### ВЫБРАННЫЙ ФРАГМЕНТ
С этого момента его решение было принято. Целий напрасно пытался удержать его в последний момент трогательным письмом, в котором говорил ему о вероятной потере состояния и об опасности поставить под угрозу будущее его сына. Цицерон, хотя и был сильно тронут, ограничился ответом с необычной для него твердостью: «Я рад видеть, что вы так беспокоитесь о моем сыне; но если республика устоит, он всегда будет достаточно богат именем своего отца; если же ей суждено погибнуть, он разделит общую участь всех граждан». [218] И вскоре после этого он переплыл море, чтобы направиться в лагерь Помпея. Не то чтобы он рассчитывал на успех; присоединяясь к партии, чьи слабости он знал, он прекрасно понимал, что добровольно идет навстречу катастрофе. «Я иду, говорил он, подобно Амфиараю, броситься живым в бездну». [219] Это была жертва, которую он считал себя обязанным принести ради родины, и тем большего признания он заслуживает, поскольку сделал это без иллюзий и без надежды.

### ЗАДАЧИ ДЛЯ РЕШЕНИЯ
**a)** Ответьте на вопросы по фрагменту о Цицероне:
(i) Кто пытался удержать Цицерона трогательным письмом?
(ii) С кем Цицерон сравнивал себя, говоря о бездне?
(iii) Куда направился Цицерон, переплыв море?
**b)** Продолжите текст о том, как Цицерон решил присоединиться к Помпею, начав сразу после его последнего предложения.
Следующий далее список взят из другого источника.

### ЗАПИСИ
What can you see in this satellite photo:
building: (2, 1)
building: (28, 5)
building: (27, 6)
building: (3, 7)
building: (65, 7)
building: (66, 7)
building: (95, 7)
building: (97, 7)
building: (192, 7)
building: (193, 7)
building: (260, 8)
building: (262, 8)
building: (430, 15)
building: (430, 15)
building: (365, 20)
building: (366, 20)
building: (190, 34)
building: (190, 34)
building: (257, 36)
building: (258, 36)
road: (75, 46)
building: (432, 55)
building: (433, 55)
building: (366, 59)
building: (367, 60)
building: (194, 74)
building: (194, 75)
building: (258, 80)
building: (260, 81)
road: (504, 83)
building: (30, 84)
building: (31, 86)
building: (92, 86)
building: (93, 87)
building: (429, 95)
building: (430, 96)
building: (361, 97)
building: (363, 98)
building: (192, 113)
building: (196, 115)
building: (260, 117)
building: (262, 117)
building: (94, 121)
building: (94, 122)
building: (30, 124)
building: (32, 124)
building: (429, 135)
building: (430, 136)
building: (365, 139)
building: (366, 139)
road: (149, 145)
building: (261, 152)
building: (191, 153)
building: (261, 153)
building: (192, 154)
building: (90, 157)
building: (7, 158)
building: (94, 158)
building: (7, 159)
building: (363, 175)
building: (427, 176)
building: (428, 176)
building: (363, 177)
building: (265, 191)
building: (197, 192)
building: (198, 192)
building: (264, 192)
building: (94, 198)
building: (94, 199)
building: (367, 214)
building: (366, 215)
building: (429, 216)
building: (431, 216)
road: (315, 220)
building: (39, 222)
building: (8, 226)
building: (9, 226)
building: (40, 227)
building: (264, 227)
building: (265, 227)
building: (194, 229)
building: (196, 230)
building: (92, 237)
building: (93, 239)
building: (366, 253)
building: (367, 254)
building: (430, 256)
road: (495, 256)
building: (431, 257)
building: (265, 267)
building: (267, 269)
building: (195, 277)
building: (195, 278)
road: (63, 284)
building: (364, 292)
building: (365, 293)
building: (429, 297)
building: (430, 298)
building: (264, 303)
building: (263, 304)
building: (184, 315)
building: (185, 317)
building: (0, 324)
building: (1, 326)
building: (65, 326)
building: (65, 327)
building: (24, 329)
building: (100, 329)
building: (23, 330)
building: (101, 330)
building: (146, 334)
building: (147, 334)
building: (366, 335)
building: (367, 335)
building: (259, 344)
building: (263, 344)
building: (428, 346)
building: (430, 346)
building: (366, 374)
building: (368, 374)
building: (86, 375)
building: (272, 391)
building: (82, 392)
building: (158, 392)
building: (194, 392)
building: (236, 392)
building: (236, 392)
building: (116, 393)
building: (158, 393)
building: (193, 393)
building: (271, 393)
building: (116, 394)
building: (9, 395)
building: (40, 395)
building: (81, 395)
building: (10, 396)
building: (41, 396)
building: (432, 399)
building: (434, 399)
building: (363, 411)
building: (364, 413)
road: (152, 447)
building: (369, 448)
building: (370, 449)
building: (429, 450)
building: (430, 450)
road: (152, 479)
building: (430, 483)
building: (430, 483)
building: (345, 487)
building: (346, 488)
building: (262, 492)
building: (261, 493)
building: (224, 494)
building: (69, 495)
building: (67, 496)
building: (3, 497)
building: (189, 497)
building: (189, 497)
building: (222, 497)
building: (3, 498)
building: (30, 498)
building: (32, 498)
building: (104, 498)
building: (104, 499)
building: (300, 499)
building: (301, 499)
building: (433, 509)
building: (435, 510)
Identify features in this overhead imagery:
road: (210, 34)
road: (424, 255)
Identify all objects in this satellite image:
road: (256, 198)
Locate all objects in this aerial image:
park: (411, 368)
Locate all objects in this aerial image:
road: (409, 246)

### ОТВЕТЫ ПО ПОРЯДКУ
**a)**
(i) Целий.
(ii) С Амфиараем.
(iii) В лагерь Помпея.

**b)**
В то время как Цицерон отправлялся на соединение с Помпеем, Целий сопровождал Цезаря в Испанию. Всякие отношения между ними отныне стали невозможны; следовательно, их переписка, до тех пор очень живая, с этого момента прекращается. Сохранилось, однако, одно письмо — последнее, которым они обменялись и которое представляет собой странный контраст с предыдущими. Целий адресовал его Цицерону всего через несколько месяцев после событий, о которых я только что рассказал, но при совершенно иных обстоятельствах. Хотя оно дошло до нас в сильно изуродованном виде и восстановить смысл всех фраз непросто, мы ясно видим, что автор был во власти яростного раздражения. Этот ревностный сторонник Цезаря, стремившийся обратить в свою веру других, внезапно превратился в яростного врага; ту причину, которую он недавно защищал с таким жаром, он теперь называет не иначе как отвратительным делом и считает, что «лучше умереть, чем оставаться на этой стороне». [220] Что же произошло в промежутке? Какие мотивы привели Целия к этой последней перемене и каков был ее результат? Стоит рассказать об этом, ибо этот рассказ может пролить некоторый свет на политику диктатора и, главное, познакомить нас с его окружением.

III.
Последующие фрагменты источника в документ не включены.